** WHAT IS EXPECTED **
Only the lines from the start of the entries through the line with "an IHC image" are wanted; please output them exactly.

======== AVAILABLE RECORDS ========

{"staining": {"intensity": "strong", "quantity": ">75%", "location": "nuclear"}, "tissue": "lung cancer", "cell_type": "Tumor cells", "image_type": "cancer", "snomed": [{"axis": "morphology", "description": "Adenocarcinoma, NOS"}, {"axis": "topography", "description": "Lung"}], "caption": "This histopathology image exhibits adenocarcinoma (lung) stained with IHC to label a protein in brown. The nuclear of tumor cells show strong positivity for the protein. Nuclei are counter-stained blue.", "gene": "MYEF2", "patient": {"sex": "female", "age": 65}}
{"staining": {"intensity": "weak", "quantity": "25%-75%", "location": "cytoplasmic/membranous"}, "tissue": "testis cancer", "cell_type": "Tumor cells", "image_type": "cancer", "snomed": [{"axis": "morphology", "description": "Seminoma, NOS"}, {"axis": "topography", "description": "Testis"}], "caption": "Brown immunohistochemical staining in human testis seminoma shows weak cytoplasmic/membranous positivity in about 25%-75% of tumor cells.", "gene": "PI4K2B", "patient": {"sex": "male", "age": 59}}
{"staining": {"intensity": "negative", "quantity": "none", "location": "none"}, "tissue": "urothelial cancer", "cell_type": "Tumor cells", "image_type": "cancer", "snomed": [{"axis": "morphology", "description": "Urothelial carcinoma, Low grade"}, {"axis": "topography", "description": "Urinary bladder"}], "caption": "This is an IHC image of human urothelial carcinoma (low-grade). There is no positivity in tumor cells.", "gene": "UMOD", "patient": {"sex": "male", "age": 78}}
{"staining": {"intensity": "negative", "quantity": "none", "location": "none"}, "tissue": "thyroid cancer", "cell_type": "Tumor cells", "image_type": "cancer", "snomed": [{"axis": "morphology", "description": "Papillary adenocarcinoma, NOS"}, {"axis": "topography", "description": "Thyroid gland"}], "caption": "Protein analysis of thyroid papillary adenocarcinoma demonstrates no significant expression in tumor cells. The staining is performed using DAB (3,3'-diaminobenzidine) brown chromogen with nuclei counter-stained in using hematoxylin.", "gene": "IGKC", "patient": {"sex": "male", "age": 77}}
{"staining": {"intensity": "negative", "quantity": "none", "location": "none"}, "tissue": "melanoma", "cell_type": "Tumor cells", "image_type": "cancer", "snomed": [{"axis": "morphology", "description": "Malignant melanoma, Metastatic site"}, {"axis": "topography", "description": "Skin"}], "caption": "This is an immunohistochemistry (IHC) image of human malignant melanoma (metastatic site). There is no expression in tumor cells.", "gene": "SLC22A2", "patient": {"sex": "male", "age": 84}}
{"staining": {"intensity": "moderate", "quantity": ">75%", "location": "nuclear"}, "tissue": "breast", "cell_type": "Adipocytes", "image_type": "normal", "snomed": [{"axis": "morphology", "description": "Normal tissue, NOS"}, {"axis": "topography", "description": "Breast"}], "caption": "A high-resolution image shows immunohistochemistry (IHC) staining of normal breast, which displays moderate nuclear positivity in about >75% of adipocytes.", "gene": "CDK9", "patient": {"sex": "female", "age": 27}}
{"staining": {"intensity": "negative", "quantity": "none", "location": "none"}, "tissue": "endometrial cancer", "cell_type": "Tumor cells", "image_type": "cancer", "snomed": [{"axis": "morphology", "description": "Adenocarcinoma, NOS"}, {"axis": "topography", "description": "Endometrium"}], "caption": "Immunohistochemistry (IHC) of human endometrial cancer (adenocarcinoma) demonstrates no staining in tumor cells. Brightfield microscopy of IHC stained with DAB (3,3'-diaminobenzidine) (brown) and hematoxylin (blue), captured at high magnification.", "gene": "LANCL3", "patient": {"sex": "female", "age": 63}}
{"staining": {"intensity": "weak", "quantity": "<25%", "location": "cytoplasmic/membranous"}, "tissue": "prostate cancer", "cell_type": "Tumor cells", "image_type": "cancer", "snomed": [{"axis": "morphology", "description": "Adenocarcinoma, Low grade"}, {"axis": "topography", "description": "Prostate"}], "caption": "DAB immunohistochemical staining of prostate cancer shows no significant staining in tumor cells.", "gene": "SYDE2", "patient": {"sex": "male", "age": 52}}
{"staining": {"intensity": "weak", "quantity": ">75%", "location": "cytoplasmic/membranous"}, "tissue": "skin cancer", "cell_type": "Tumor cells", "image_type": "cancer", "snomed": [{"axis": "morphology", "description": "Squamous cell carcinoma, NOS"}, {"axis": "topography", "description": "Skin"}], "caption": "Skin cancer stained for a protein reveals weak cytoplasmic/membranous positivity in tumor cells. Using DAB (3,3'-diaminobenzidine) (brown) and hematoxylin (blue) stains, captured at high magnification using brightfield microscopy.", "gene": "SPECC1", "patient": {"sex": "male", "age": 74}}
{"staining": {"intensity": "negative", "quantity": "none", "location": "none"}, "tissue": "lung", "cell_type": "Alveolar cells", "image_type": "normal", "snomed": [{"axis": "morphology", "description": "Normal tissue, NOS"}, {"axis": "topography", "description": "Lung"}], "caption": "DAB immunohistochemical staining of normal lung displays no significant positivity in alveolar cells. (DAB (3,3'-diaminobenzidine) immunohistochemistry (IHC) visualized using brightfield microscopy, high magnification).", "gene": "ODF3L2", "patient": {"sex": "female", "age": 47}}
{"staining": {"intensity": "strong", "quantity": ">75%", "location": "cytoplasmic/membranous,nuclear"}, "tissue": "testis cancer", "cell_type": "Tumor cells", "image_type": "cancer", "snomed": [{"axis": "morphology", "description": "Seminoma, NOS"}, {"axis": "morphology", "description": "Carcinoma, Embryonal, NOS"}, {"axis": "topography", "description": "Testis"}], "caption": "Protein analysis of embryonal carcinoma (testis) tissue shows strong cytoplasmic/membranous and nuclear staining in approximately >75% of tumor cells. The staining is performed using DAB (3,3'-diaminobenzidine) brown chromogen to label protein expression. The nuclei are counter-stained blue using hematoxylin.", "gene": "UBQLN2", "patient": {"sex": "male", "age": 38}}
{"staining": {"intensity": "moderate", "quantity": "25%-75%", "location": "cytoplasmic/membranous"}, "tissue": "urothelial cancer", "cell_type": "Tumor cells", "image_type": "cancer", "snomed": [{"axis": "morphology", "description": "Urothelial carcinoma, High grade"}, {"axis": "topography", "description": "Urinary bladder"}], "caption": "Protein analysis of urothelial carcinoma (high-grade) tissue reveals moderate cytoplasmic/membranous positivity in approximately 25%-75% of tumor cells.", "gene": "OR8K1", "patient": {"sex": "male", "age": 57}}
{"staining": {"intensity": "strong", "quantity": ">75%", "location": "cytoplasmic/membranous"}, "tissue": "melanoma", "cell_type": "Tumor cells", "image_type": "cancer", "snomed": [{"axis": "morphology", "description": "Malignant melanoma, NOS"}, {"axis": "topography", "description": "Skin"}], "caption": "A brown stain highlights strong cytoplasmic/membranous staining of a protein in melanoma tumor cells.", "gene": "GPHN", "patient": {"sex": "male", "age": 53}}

========

** TASK SOLUTION **
{"staining": {"intensity": "strong", "quantity": ">75%", "location": "nuclear"}, "tissue": "lung cancer", "cell_type": "Tumor cells", "image_type": "cancer", "snomed": [{"axis": "morphology", "description": "Adenocarcinoma, NOS"}, {"axis": "topography", "description": "Lung"}], "caption": "This histopathology image exhibits adenocarcinoma (lung) stained with IHC to label a protein in brown. The nuclear of tumor cells show strong positivity for the protein. Nuclei are counter-stained blue.", "gene": "MYEF2", "patient": {"sex": "female", "age": 65}}
{"staining": {"intensity": "weak", "quantity": "25%-75%", "location": "cytoplasmic/membranous"}, "tissue": "testis cancer", "cell_type": "Tumor cells", "image_type": "cancer", "snomed": [{"axis": "morphology", "description": "Seminoma, NOS"}, {"axis": "topography", "description": "Testis"}], "caption": "Brown immunohistochemical staining in human testis seminoma shows weak cytoplasmic/membranous positivity in about 25%-75% of tumor cells.", "gene": "PI4K2B", "patient": {"sex": "male", "age": 59}}
{"staining": {"intensity": "negative", "quantity": "none", "location": "none"}, "tissue": "urothelial cancer", "cell_type": "Tumor cells", "image_type": "cancer", "snomed": [{"axis": "morphology", "description": "Urothelial carcinoma, Low grade"}, {"axis": "topography", "description": "Urinary bladder"}], "caption": "This is an IHC image of human urothelial carcinoma (low-grade). There is no positivity in tumor cells.", "gene": "UMOD", "patient": {"sex": "male", "age": 78}}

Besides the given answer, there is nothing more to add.